Compare this to Degas's The Bellelli Family that I discussed earlier. I can't think of any way that an algorithm could be used to construct anything resembling the painting. Compressing using JPEG, I reckon that about the minumum file size that gives you anything remotely useful is about 14 kbytes, which gives the following (I'm assuming no-one is going to worry about copyright issues with a copy - which is from the Independent article - of this poor quality)



Actually, I'm not quite sure where this argument is going. I'd had in mind that I would be able to say something along the lines of Hirst's painting containing so much less information, and that therefore the value of Hirst's is almost entirely in the context, whereas Degas's contained lots of information within the painting. I'm not sure that is coming out quite so clearly.
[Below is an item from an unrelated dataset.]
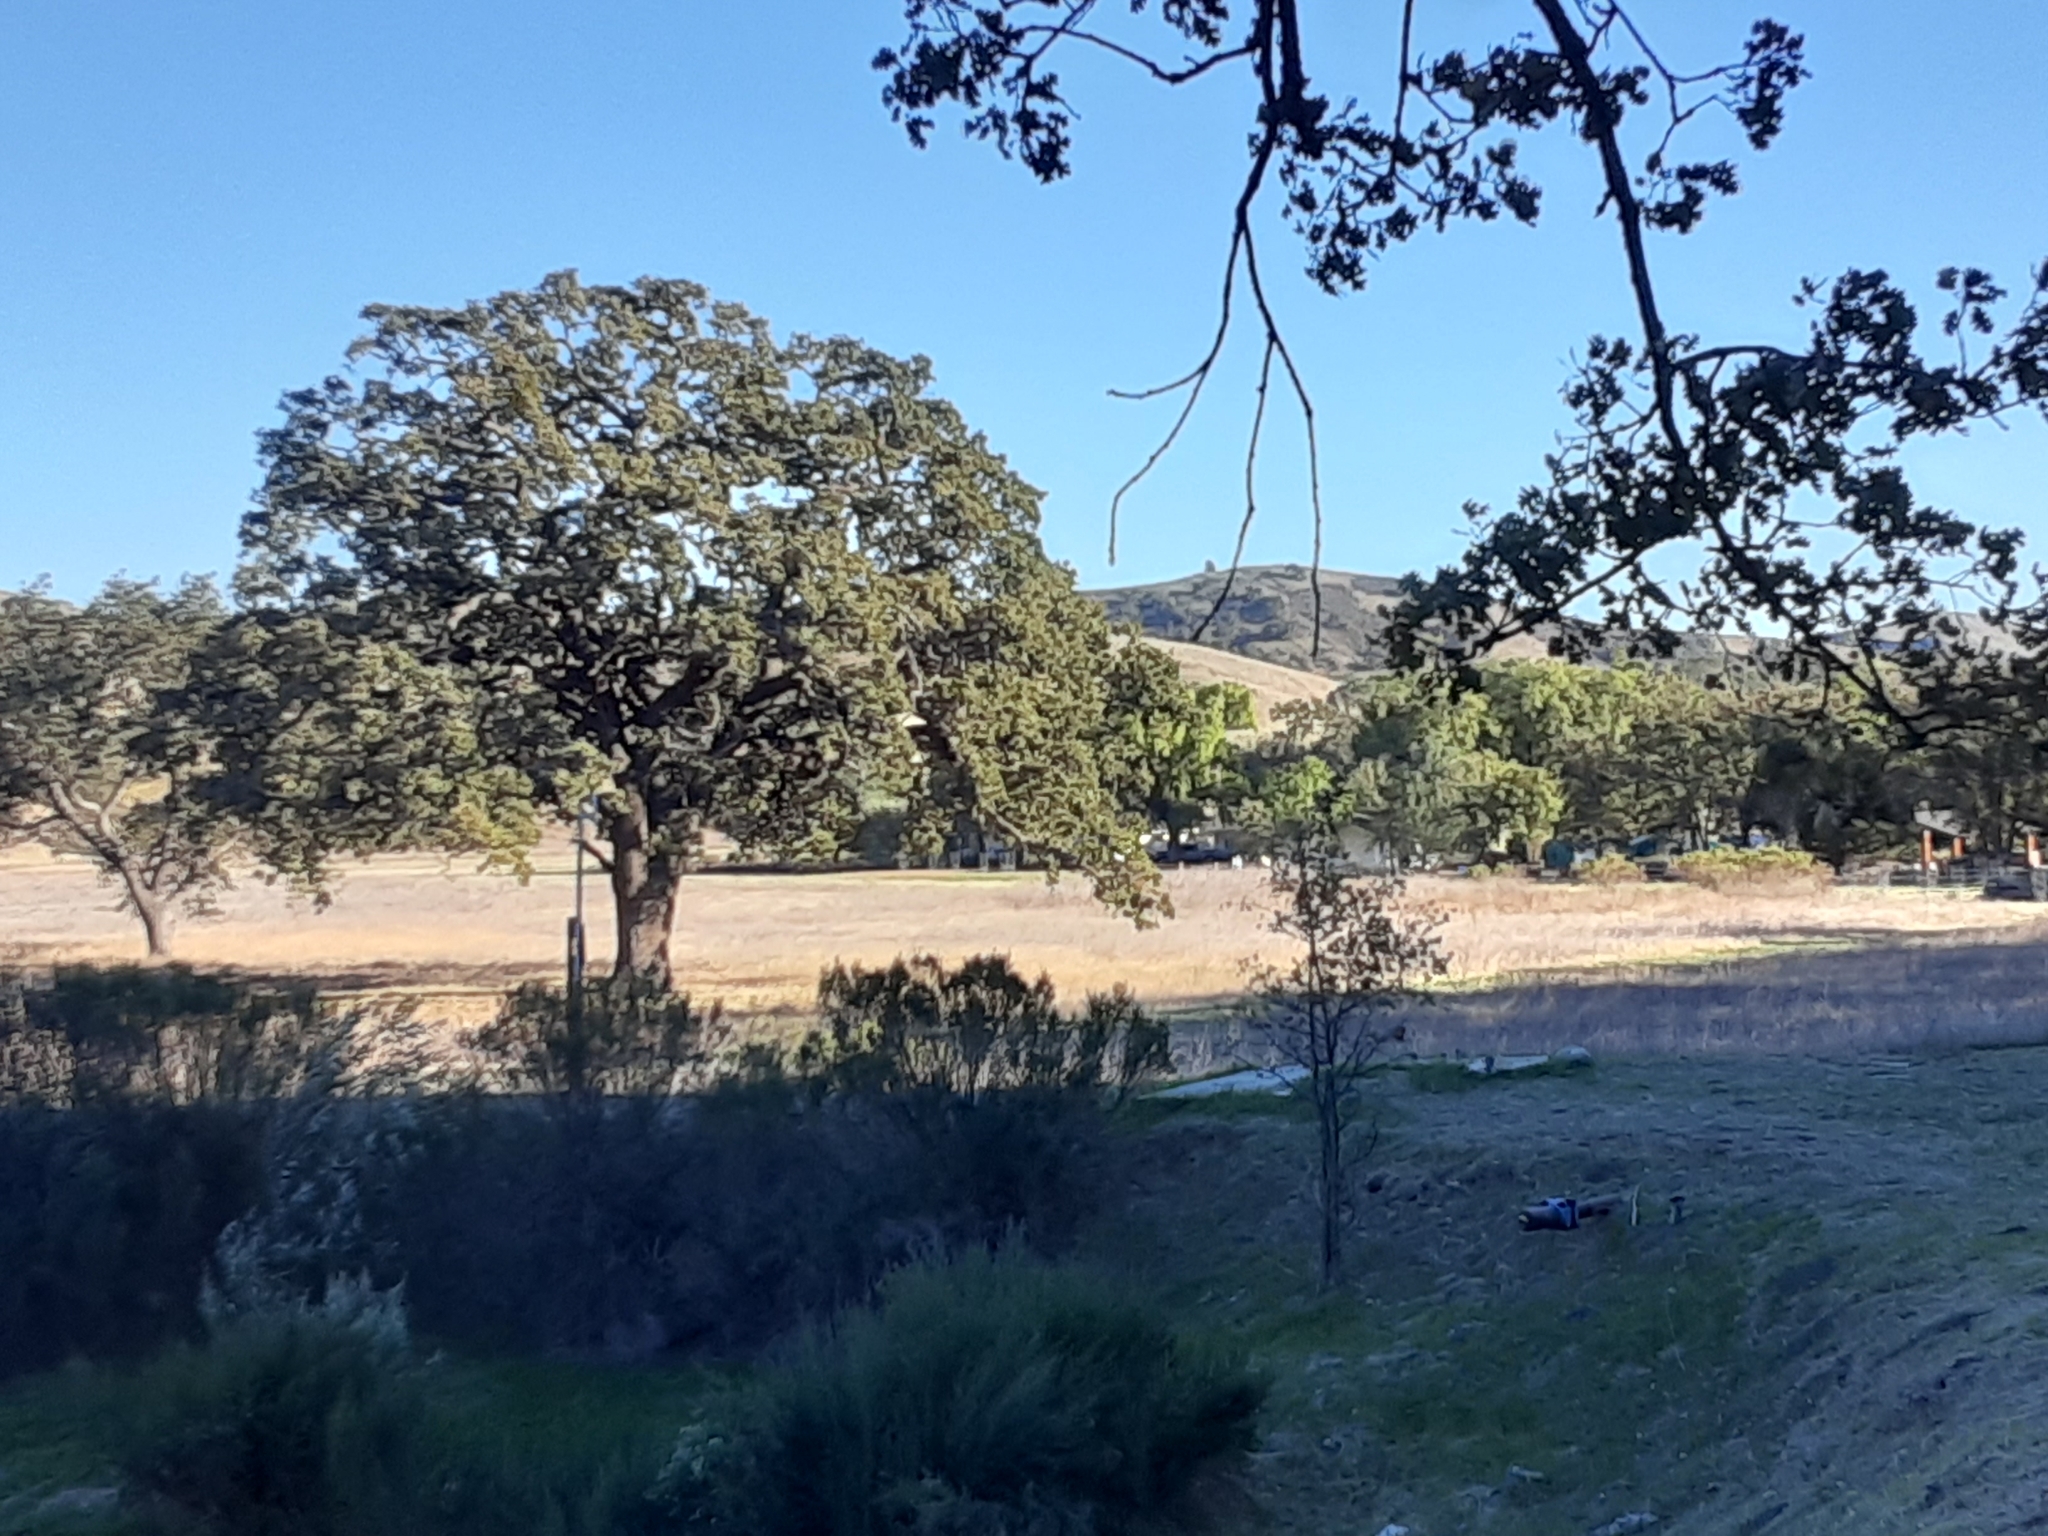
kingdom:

Enough for now. [More on this in a later post.]

Wednesday, 3 September 2008

Communication by art

From Gombrich The story of art
... the pre-Columbian Americans were perfectly capable of representing the human face in a lifelike manner. [...] If most works of these civilizations look remote and unnatural to us, the reason lies in the ideas they were meant to convey.
Art conveys ideas (information?) but we don't get them because we don't have the context.
We know very little about these mysterious origins, but if we want to understand the story of art we do well to remember, once in a while, that pictures and letters are really blood-relatives.